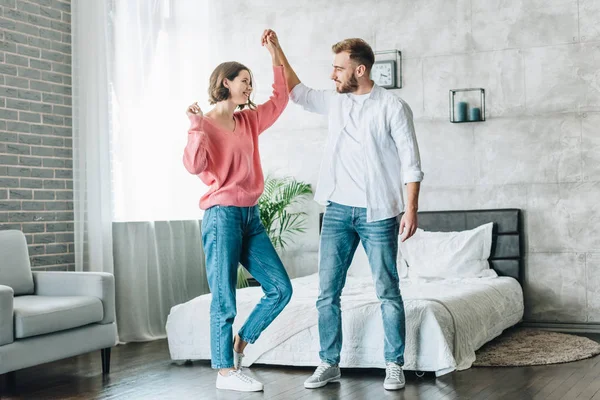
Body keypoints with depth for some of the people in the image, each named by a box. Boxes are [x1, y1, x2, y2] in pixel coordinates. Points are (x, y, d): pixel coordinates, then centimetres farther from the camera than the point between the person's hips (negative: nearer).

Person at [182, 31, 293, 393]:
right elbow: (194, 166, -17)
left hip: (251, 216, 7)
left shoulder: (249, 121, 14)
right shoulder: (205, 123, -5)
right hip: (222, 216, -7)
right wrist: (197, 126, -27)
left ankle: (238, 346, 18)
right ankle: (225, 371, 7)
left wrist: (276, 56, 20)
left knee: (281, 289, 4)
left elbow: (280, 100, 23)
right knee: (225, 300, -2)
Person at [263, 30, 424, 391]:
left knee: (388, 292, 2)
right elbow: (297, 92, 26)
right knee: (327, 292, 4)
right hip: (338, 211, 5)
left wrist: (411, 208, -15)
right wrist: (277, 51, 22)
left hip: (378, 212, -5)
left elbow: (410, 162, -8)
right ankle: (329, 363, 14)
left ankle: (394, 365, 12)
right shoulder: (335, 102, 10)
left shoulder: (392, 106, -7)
********************
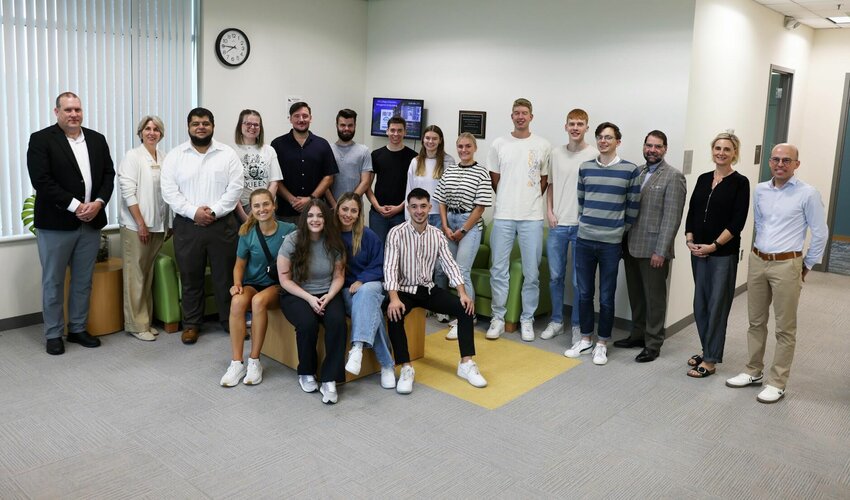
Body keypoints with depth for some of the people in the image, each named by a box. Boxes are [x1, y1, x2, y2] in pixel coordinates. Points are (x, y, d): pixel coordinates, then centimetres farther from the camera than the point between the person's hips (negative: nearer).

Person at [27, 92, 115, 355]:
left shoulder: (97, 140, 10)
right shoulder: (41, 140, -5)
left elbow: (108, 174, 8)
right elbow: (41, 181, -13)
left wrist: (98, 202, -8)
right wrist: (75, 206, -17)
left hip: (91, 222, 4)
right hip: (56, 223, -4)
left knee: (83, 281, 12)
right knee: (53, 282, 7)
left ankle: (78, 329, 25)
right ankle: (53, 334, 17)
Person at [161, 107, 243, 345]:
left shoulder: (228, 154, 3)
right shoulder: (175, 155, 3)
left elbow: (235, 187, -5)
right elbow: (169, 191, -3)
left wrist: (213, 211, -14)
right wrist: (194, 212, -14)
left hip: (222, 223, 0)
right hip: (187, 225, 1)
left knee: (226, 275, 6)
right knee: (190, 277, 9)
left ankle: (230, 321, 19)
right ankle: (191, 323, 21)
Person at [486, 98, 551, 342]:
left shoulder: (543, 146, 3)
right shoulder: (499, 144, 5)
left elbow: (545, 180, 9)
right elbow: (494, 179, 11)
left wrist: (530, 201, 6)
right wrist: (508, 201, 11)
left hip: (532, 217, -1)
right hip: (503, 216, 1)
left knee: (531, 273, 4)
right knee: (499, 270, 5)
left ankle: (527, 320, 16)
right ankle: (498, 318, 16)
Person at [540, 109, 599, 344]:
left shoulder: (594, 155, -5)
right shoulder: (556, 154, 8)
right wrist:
********************
> [Task objective]: Wherever the word "wrist" turns up in the records, copy out the line it is on.

> [Answer for this exercise]:
right wrist: (197, 126, -27)
left wrist: (276, 56, 20)
left wrist: (411, 208, -15)
right wrist: (277, 51, 22)
left wrist: (98, 202, -8)
right wrist: (75, 206, -17)
left wrist: (213, 211, -14)
right wrist: (194, 212, -14)
left wrist: (530, 201, 6)
right wrist: (508, 201, 11)
right wrist:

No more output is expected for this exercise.